## PROBLEM DESCRIPTION
Reproduce the following records verbatim, omitting the pictures from your answer.

===== ENTRIES PROVIDED =====

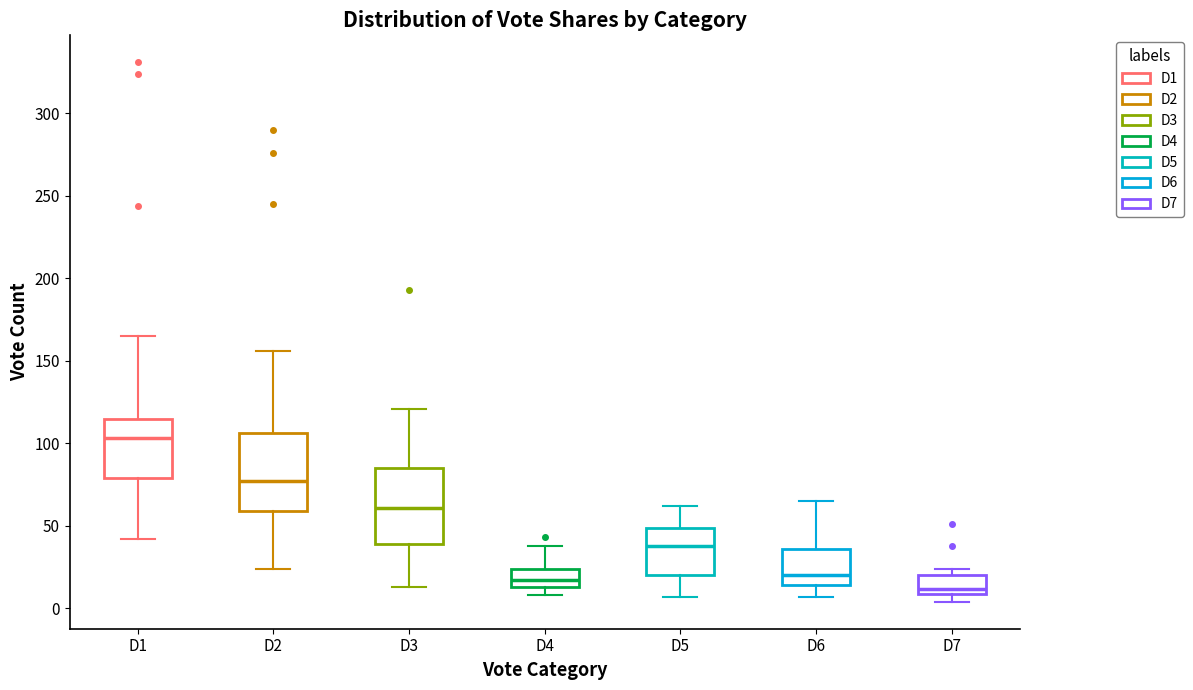

Where is the upper edge of the box for D7 on the y-axis? The values are not printed on the chart, so give them approximately, as read against the axis.

20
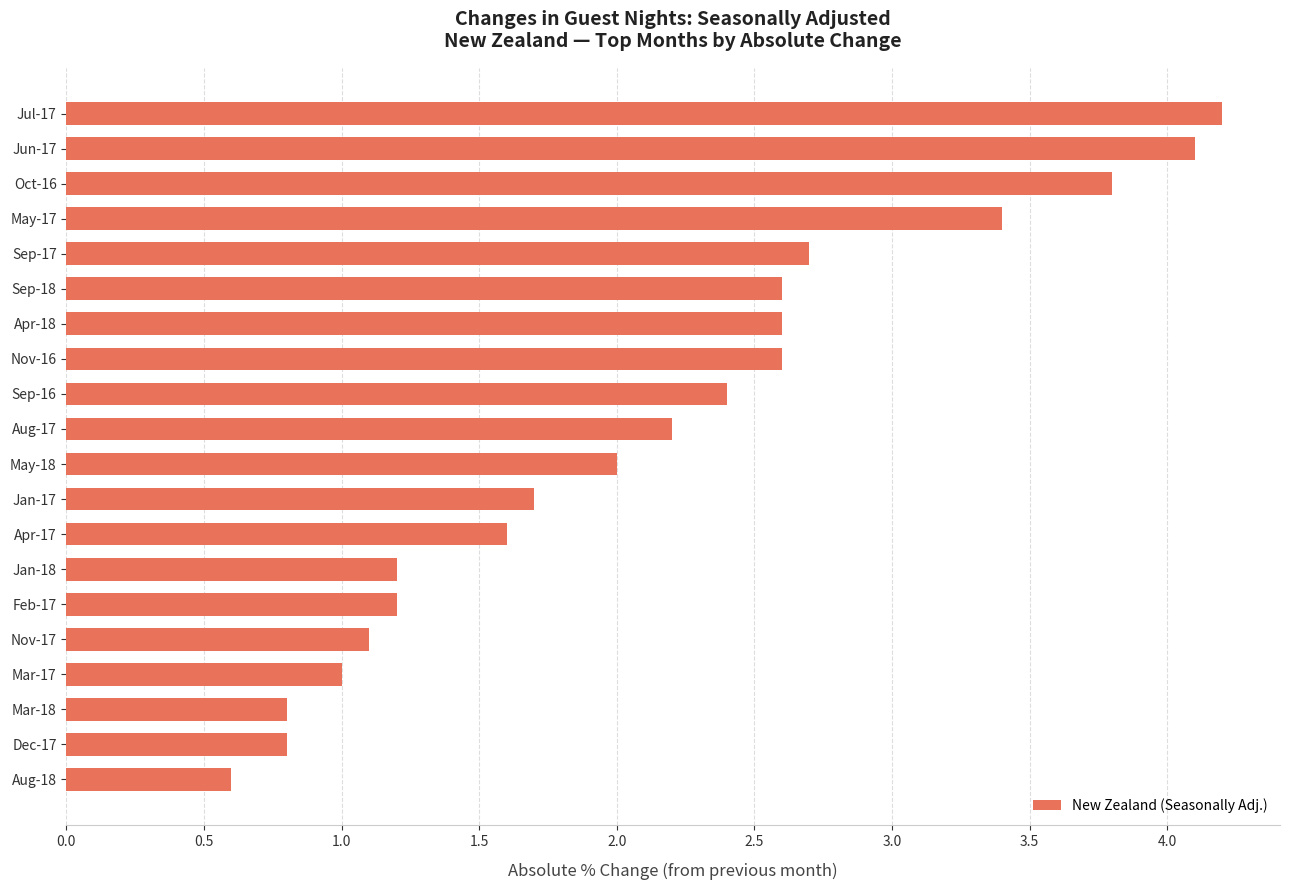

Reading bottom to top, what are all the values shown in this chart?

Aug-18=0.6	Dec-17=0.8	Mar-18=0.8	Mar-17=1.0	Nov-17=1.1	Feb-17=1.2	Jan-18=1.2	Apr-17=1.6	Jan-17=1.7	May-18=2.0	Aug-17=2.2	Sep-16=2.4	Nov-16=2.6	Apr-18=2.6	Sep-18=2.6	Sep-17=2.7	May-17=3.4	Oct-16=3.8	Jun-17=4.1	Jul-17=4.2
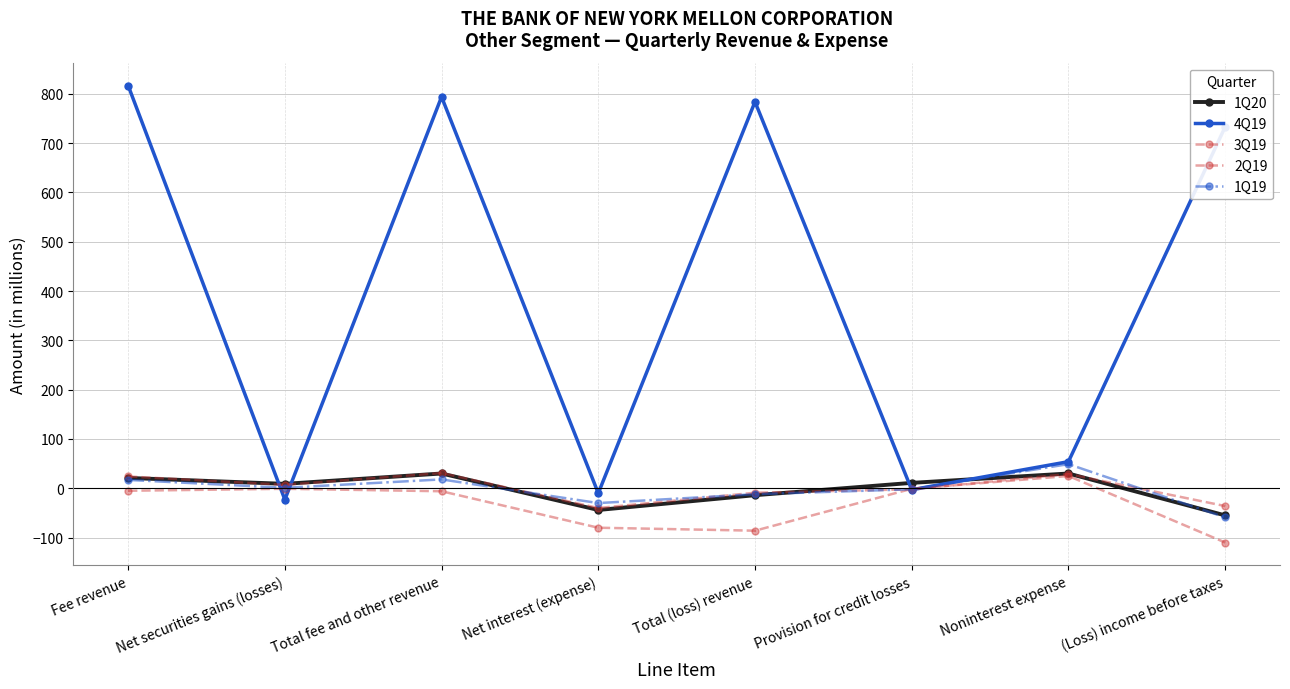

Which series has the largest total across all categories?

4Q19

=====

## RESPONSE BOX
Where is the upper edge of the box for D7 on the y-axis? The values are not printed on the chart, so give them approximately, as read against the axis.

20

Reading bottom to top, what are all the values shown in this chart?

Aug-18=0.6	Dec-17=0.8	Mar-18=0.8	Mar-17=1.0	Nov-17=1.1	Feb-17=1.2	Jan-18=1.2	Apr-17=1.6	Jan-17=1.7	May-18=2.0	Aug-17=2.2	Sep-16=2.4	Nov-16=2.6	Apr-18=2.6	Sep-18=2.6	Sep-17=2.7	May-17=3.4	Oct-16=3.8	Jun-17=4.1	Jul-17=4.2

Which series has the largest total across all categories?

4Q19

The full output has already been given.